Energie

Pollution au Nigeria : Shell indemnise les populations de Bodo et évite un procès

Environ 15 000 personnes ont subi les conséquences immédiates de ces déversements.

Environ 15 000 personnes ont subi les conséquences immédiates de ces déversements. © AFP

C’est la fin d’un bras de fer qui aura duré six longues années entre la compagnie néerlando-britannique Shell et des pêcheurs nigérians de Bodo. Le géant des hydrocarbures a accepté de verser 55 millions de livres sterling en compensation d’une pollution provoquée en 2008 par deux fuites de pétrole.

 

 

  • Que dit l’accord ?

La filiale au Nigeria du géant néerlando-britannique, SPDC, a accepté de verser 35 millions de livres aux plaignants, des pêcheurs de Bodo, une ville du sud du Nigeria, et 20 millions de livres à la municipalité de Bodo, ont indiqué Shell et le cabinet d’avocats londonien Leigh Day, qui défendait le dossier des pêcheurs.

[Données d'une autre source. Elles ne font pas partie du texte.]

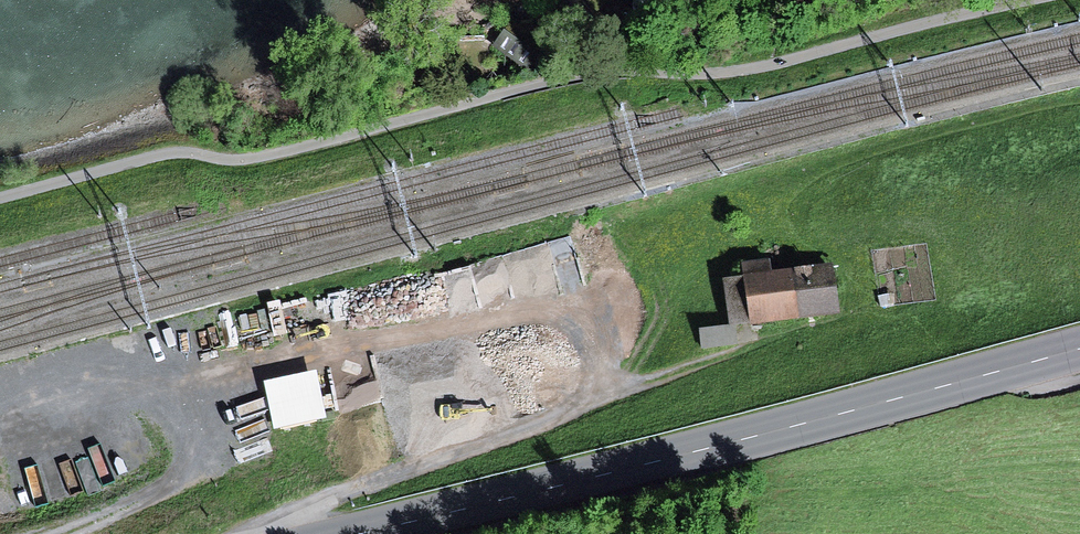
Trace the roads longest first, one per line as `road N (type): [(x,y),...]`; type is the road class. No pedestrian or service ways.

La première partie de la somme sera donc partagée entre les 15 600 plaignants tandis que les 20 millions restants iront à la communauté regroupant des villages dont l’essentiel de l’activité a été quasiment anéantie suite aux fuites de 2008, car essentiellement tournée vers la pêche.

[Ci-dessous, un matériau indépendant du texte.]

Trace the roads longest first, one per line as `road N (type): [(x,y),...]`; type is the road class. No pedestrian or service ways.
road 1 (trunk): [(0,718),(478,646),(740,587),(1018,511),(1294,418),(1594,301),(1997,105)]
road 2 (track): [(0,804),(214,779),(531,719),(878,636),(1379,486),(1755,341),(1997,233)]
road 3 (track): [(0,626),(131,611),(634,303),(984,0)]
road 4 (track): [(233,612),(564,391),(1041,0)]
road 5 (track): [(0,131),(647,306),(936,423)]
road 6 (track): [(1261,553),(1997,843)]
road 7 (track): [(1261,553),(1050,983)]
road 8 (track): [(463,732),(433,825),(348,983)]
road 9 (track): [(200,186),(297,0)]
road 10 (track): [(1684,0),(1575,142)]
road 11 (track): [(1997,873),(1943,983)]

Le groupe pétrolier doit par ailleurs entamer le nettoyage de la région sous la supervision d’un ancien ambassadeur des Pays-Bas au Nigeria. Il devrait commencer dans deux ou trois mois.

La pollution avait eu lieu fin 2008, au sud du pays, suite à deux fuites sur un pipeline, conséquence d’une défaillance dont Shell avait reconnu la responsabilité. Le bras de fer aura duré six ans.

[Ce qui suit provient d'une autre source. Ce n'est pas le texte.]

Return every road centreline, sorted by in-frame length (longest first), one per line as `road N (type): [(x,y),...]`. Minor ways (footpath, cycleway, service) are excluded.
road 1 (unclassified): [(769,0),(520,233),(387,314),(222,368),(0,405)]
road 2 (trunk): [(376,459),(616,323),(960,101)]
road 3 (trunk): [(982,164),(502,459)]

  • Qui sort gagnant de l’accord ?

Les apparences sont souvent trompeuses et un accord présenté comme « gagnant-gagnant » reflète parfois une réalité plus proche du « ni-ni » : « ni gagnant-ni perdant ». En acceptant de dédommager les 15 600 plaignants, la filiale nigériane de Shell reconnaît définitivement sa responsabilité dans la catastrophe écologique, et par conséquent économique, qui a frappé la communauté de Bodo. Elle l’avait d’ailleurs déjà fait en 2011 puis en novembre 2014.

>> Lire aussi : « Nigeria : les demi-aveux de Shell sur la pollution pétrolière de 2008 »

Elle avait alors reconnu avoir minimisé l’importance des fuites, qui avaient été estimées à 4 144 barils. Le groupe pétrolier n’avait cependant pas donné de nouveau chiffre et déclaré que ces fuites étaient « très regrettables », mais que la plus grande partie de la pollution pétrolière dans la région du delta du Niger était causée par les vols de pétrole et le raffinage clandestin. Une défense bien connue, la compagnie ayant, en 2009, assuré que 98% des fuites de pétrole dans le delta étaient dues à des sabotages. Un chiffre invérifiable, d’autant que le site internet de la compagnie avançait plutôt en 2011 une estimation autour de 70%.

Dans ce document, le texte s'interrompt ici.